-- Records from a data source --
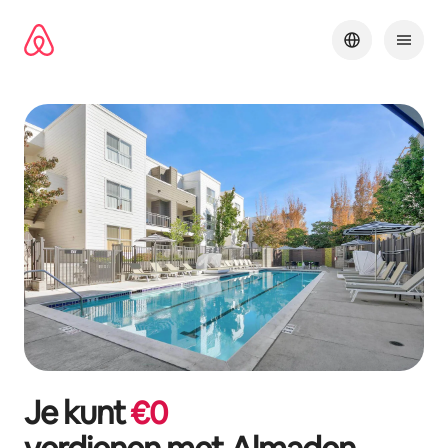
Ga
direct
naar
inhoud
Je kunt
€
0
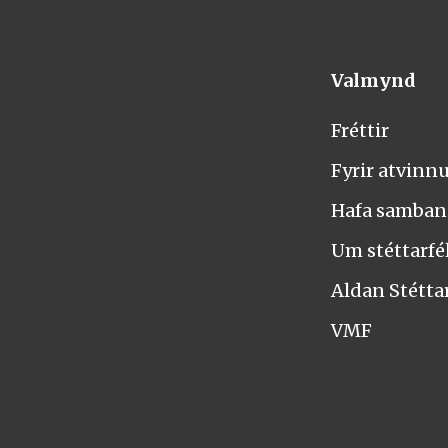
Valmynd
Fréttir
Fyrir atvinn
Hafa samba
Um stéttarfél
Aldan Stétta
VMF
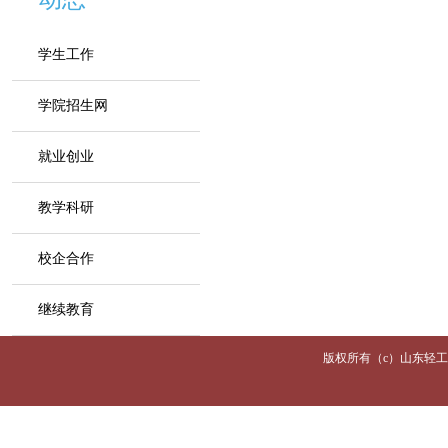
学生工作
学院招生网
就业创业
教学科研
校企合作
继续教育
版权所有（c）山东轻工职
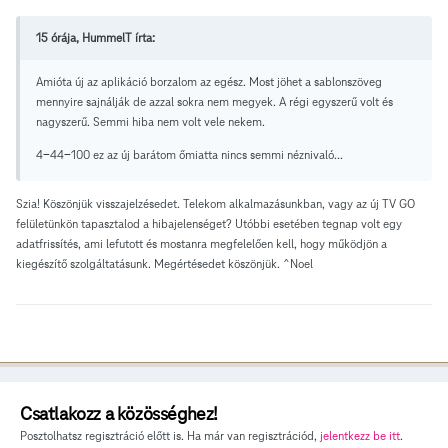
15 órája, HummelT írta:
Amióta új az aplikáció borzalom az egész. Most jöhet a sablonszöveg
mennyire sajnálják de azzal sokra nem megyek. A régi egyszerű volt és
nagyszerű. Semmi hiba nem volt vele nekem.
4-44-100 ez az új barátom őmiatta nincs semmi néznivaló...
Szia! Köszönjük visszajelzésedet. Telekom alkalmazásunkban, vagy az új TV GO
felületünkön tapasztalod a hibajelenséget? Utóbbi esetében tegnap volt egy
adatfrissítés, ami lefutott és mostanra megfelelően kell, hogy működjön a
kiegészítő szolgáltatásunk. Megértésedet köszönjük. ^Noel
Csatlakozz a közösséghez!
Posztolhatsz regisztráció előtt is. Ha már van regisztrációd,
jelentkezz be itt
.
...
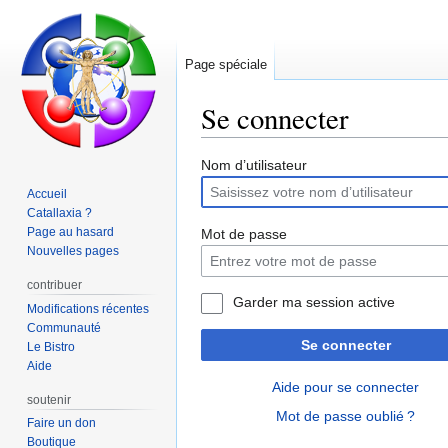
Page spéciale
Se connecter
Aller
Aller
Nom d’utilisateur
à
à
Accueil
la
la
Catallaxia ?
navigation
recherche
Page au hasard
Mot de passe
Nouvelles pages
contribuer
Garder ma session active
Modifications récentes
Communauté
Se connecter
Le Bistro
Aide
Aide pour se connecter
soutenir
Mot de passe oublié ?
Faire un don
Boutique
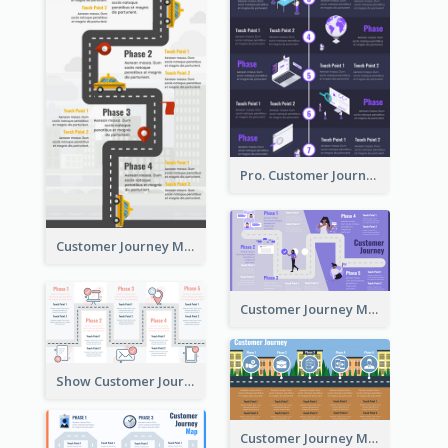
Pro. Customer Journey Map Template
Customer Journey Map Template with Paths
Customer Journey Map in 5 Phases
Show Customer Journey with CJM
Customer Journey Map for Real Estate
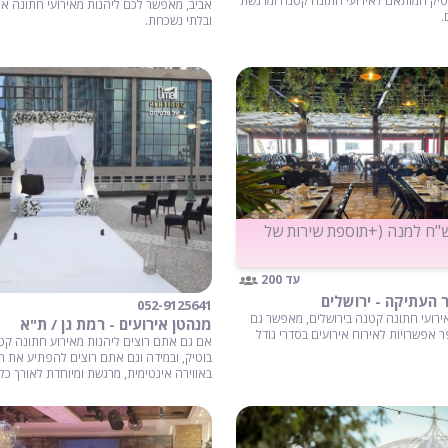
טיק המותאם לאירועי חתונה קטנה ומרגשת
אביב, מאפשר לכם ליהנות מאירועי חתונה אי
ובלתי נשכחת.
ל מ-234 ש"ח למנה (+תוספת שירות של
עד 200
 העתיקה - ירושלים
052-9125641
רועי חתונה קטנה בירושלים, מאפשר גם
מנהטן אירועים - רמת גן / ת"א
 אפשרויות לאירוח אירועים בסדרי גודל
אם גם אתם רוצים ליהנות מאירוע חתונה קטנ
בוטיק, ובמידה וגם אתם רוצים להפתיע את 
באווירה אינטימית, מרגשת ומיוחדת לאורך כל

-- PROBLEM TO SOLVE --
Every line of the records containing the word "ליהנות" must appear in the answer.

-- YOUR RESPONSE --
אביב, מאפשר לכם ליהנות מאירועי חתונה אי
אם גם אתם רוצים ליהנות מאירוע חתונה קטנ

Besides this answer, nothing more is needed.